The invention relates to a g-force sensitive label for detecting and indicating the application of a g-force, a sample tube for centrifuging biological samples comprising the label, an analytical system and a method for determining the centrifugation status of a sample tube comprising a g-force sensitive label.
Pre-analytical systems (sample sorters, centrifuges, etc.) need to know the centrifugation status of a biological sample in order to determine whether a centrifugation step to separate various sample constituents has already been accomplished or not. An additional, unnecessary centrifugation step applied on a sample tube may have a negative impact on the quality of an analysis performed on that sample. For example, many sample tubes used for preparing plasma or serum from whole blood samples comprise a gel for stably keeping the sediment, which can consist of sedimented cells, a particular sedimented cell fraction, a sedimented clot, and the like, separated from the serum or plasma after the serum or plasma has been separated from the sediment.
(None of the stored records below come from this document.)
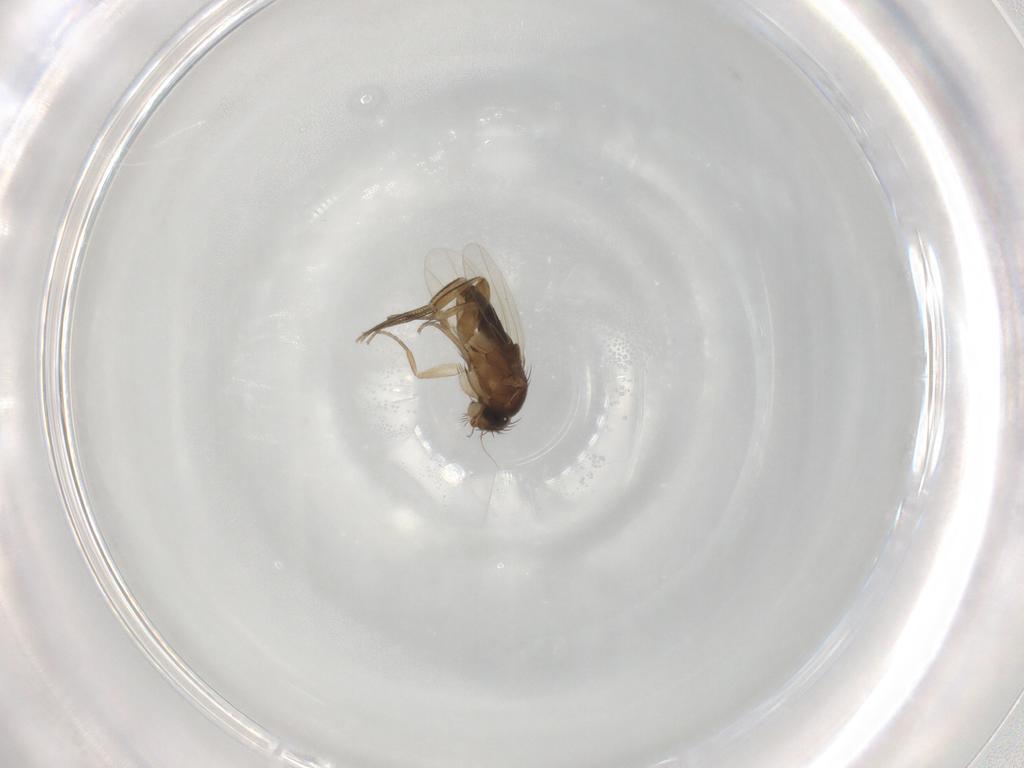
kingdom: Animalia
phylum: Arthropoda
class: Insecta
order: Diptera
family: Phoridae
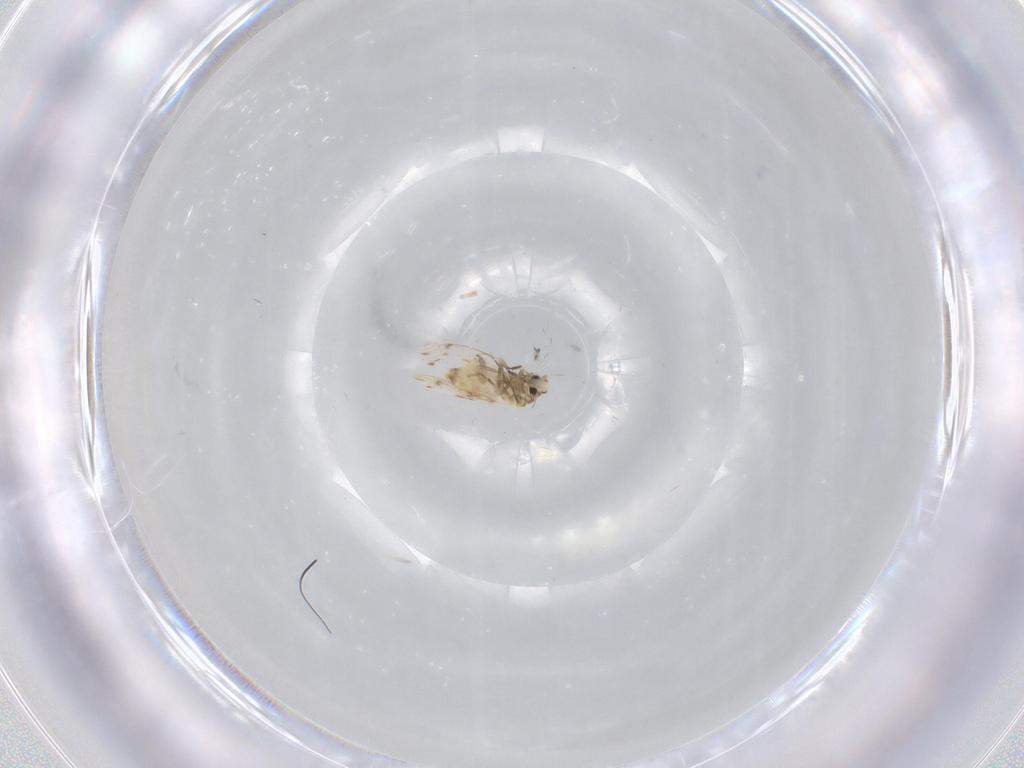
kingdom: Animalia
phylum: Arthropoda
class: Insecta
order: Hemiptera
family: Aleyrodidae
If one or more additional centrifugation steps are carried out on the already centrifuged sample, the gel barrier may be damaged.
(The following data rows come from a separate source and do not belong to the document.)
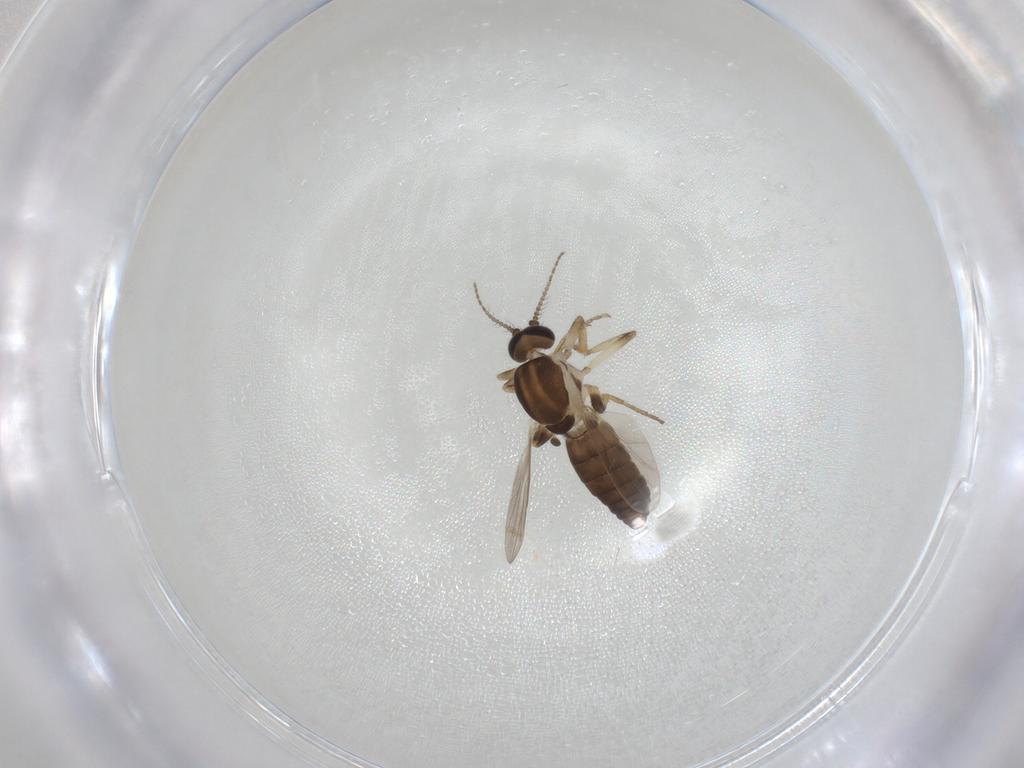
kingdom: Animalia
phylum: Arthropoda
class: Insecta
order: Diptera
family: Ceratopogonidae
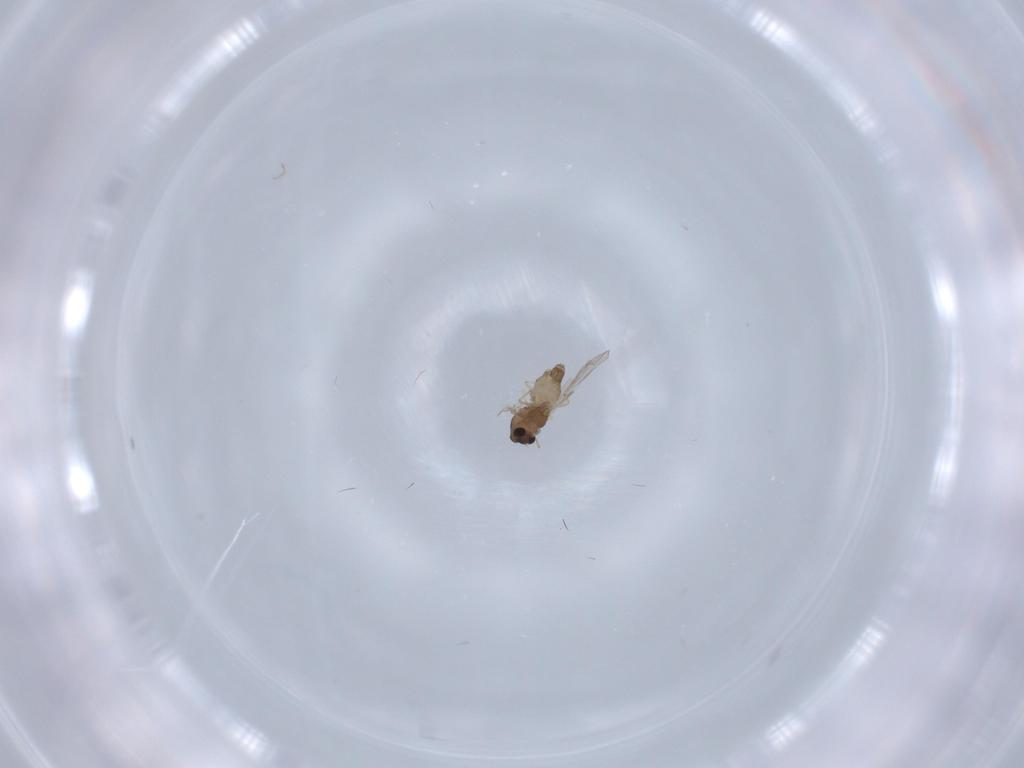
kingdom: Animalia
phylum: Arthropoda
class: Insecta
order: Diptera
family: Chironomidae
Various approaches to automate the task of detecting whether a biological sample tube has been centrifuged or not have been developed: in many laboratories, an Information Technology system (“IT system”), e.g., a LIS or laboratory middleware, is used to control a laboratory workflow, thereby also keeping track of the current centrifugation status of one or multiple biological samples. However, the amount and type of data managed by a laboratory, which is integrated in the laboratory's IT-system, varies between different laboratories. Many laboratories, in particular smaller ones, currently do not integrate data related to the centrifugation state of the samples.
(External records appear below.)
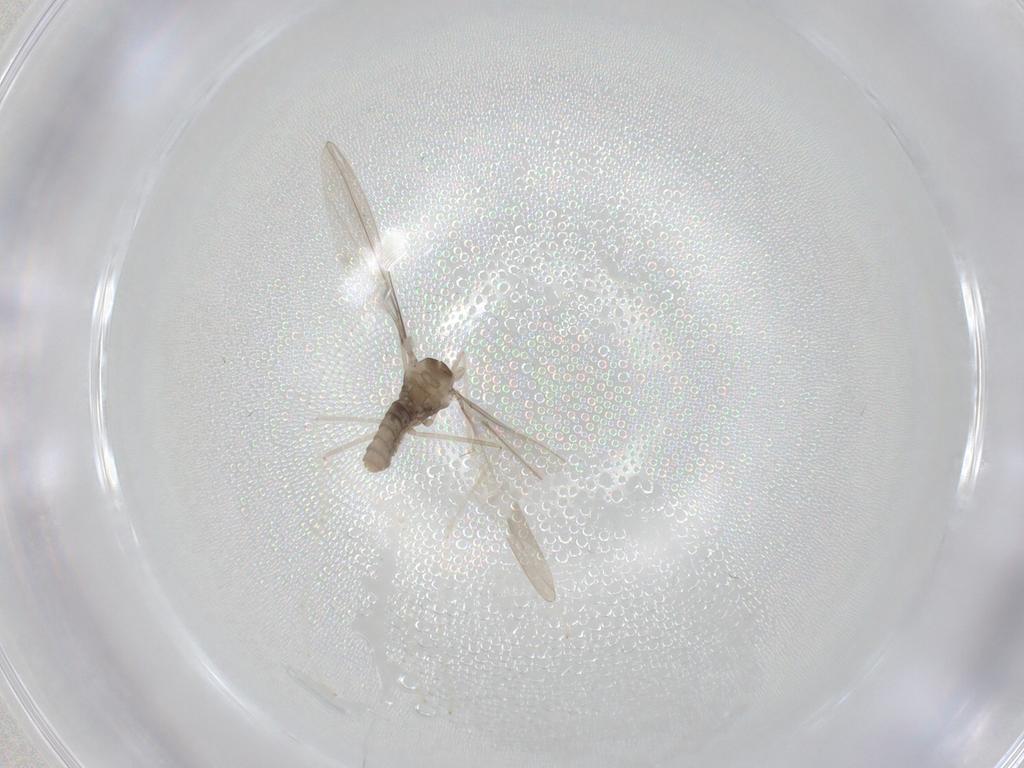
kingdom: Animalia
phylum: Arthropoda
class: Insecta
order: Diptera
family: Cecidomyiidae
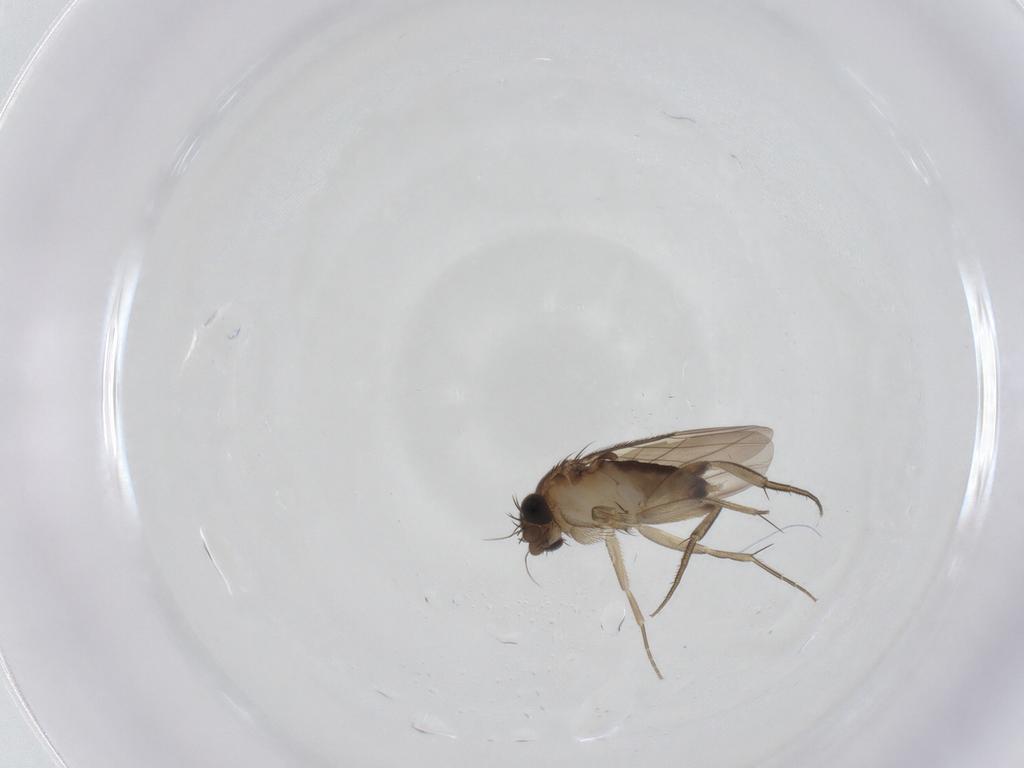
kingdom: Animalia
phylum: Arthropoda
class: Insecta
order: Diptera
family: Phoridae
In many laboratories, the centrifugation status is determined by imaging-systems. Manual as well as image-system based approaches are error prone: in the case of blood samples, for example, a slight separation effect can already be observed when a biological sample is left to stand for one hour or longer. As a consequence, image-system based approaches in many cases will wrongly interpret this naturally occurring separation effect of constituents of various biological samples that have been left to stand for a while as the result of an applied centrifugation step. In particular, whole blood samples derived for preparing plasma or serum samples by applying a centrifugation step show significant sedimentation after just one hour of upright sample tube storing; the upper part of the tube will naturally become transparent. Therefore, an optical detector cannot distinguish reliably between a properly centrifuged sample and a plasma sample with naturally occurring sedimentation.